Em apelação de minha relatoria, foi essa a solução encontrada pela Turma:

Execuções fiscais. Tema 1.184 da repercussão geral. Julgamento em lote, conforme dispõem os arts. 295 e 314 das Normas de Serviço da Corregedoria Geral da Justiça. Apelante que especifica apenas 9 processos que escapam às hipóteses previstas pelo Supremo Tribunal Federal e pelo Conselho Nacional de Justiça, empregando afirmações genéricas quanto aos demais feitos. Presunção de correção do ato de elaboração do lote, quanto às execuções restantes. Recurso provido em parte para afastar apenas a extinção das execuções apontadas pelo Município [4].”

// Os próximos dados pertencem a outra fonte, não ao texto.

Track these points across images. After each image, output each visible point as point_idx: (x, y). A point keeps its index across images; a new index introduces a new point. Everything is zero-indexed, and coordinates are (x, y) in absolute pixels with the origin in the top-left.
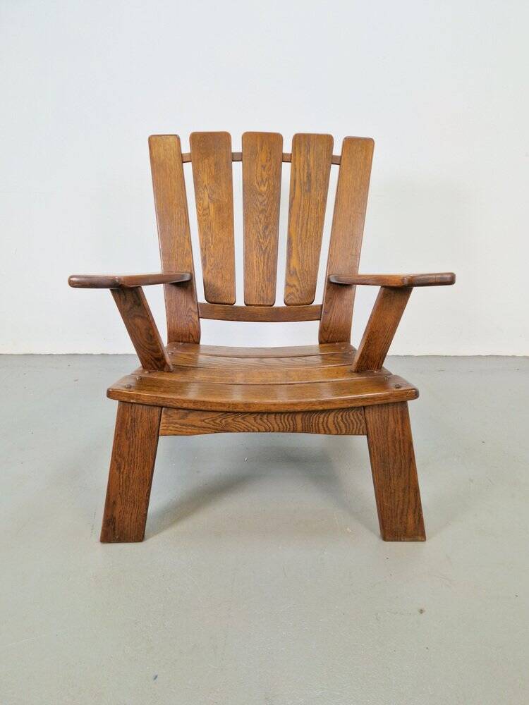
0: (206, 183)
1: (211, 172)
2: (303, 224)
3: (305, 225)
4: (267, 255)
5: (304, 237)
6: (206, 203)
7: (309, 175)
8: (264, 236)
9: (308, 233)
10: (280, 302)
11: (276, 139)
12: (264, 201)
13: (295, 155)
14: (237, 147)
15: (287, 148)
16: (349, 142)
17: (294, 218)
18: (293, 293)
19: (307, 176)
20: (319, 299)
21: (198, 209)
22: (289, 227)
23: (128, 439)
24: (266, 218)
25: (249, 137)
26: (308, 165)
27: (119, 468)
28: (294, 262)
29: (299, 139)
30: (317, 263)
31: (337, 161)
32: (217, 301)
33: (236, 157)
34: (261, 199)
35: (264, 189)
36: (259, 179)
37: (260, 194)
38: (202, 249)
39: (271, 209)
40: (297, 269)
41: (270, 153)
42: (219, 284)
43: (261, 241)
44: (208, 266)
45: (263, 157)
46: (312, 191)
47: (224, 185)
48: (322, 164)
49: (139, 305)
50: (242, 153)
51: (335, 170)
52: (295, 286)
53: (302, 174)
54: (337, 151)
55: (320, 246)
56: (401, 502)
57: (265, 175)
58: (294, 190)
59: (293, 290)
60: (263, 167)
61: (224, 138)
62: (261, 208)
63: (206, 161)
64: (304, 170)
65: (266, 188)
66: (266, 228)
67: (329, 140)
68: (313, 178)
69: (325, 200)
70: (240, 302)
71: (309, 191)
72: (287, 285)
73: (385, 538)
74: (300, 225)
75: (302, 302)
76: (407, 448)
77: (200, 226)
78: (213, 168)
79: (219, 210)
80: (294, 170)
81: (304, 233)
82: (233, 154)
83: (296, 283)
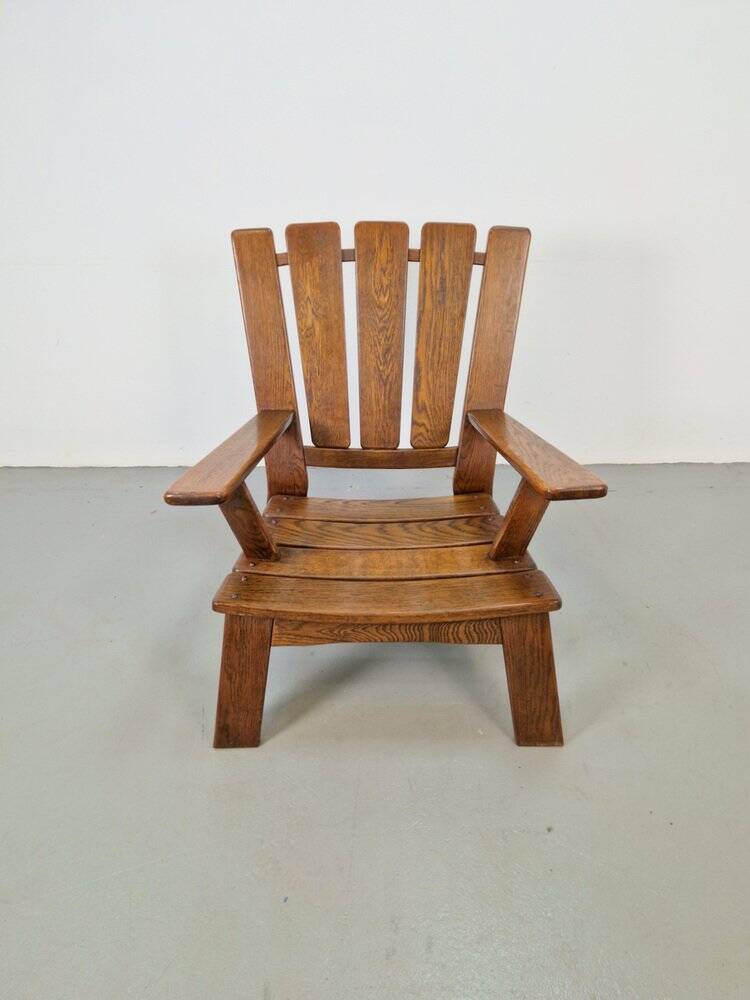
0: (309, 293)
1: (315, 279)
2: (435, 347)
3: (437, 347)
4: (388, 387)
5: (436, 365)
6: (309, 322)
7: (443, 280)
8: (386, 362)
9: (442, 358)
10: (405, 444)
11: (400, 230)
12: (384, 316)
13: (425, 252)
14: (348, 241)
15: (415, 242)
16: (497, 233)
17: (423, 339)
18: (421, 434)
19: (441, 283)
20: (454, 440)
21: (300, 330)
22: (417, 349)
23: (239, 650)
24: (387, 338)
25: (363, 229)
26: (443, 268)
27: (230, 678)
28: (423, 395)
29: (431, 231)
30: (452, 397)
31: (481, 259)
32: (328, 444)
33: (347, 256)
34: (380, 314)
35: (384, 300)
36: (378, 287)
37: (379, 307)
38: (306, 381)
39: (393, 327)
40: (427, 404)
41: (392, 251)
42: (329, 423)
43: (381, 368)
44: (314, 402)
45: (382, 256)
46: (448, 303)
47: (332, 296)
48: (460, 267)
49: (240, 497)
50: (354, 251)
51: (477, 271)
52: (423, 424)
53: (434, 280)
54: (481, 246)
55: (456, 375)
56: (538, 710)
57: (386, 282)
58: (424, 300)
59: (422, 430)
60: (383, 271)
61: (330, 230)
62: (381, 325)
63: (308, 264)
64: (436, 274)
65: (386, 299)
66: (387, 351)
67: (469, 231)
68: (448, 284)
69: (463, 315)
70: (355, 443)
71: (444, 301)
72: (414, 423)
73: (519, 743)
74: (431, 347)
75: (432, 445)
76: (545, 657)
77: (302, 350)
78: (317, 274)
79: (328, 328)
80: (424, 273)
81: (436, 358)
82: (343, 251)
83: (425, 421)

Em suma, a Suprema Corte abriu caminho para colocar-se ponto em milhões de executivos fiscais que se mantêm ativos sem proveito algum. Existe mecanismo para evitar a necessidade de milhões de sentenças e acórdãos proferidos em execuções fiscais de pequeno valor. É preciso selecionar com cautela os processos que integrarão o lote e, uma vez proferida sentença, passa a ser do recorrente o ônus de apontar ao Tribunal por que, a seu ver, tais ou quais execuções se apartam das hipóteses previstas no Tema 1.184 da repercussão geral.

 


[1] “Justiça em Números 2024”, disponível aqui

[2] Total divulgado aqui

[3] Na Apelação nº 0002155-69.2024.8.26.0281, por exemplo, o Tribunal de Justiça examinou sentença que extinguira, de um só golpe, mais de seis mil execuções fiscais (18ª Câmara de Direito Público, j. 15/05/2025, rel. Desembargadora Beatriz Braga).

[4] Apelação nº 0003656-04.2024.8.26.0590, 18ª Câmara de Direito Público, j. 10/06/2025.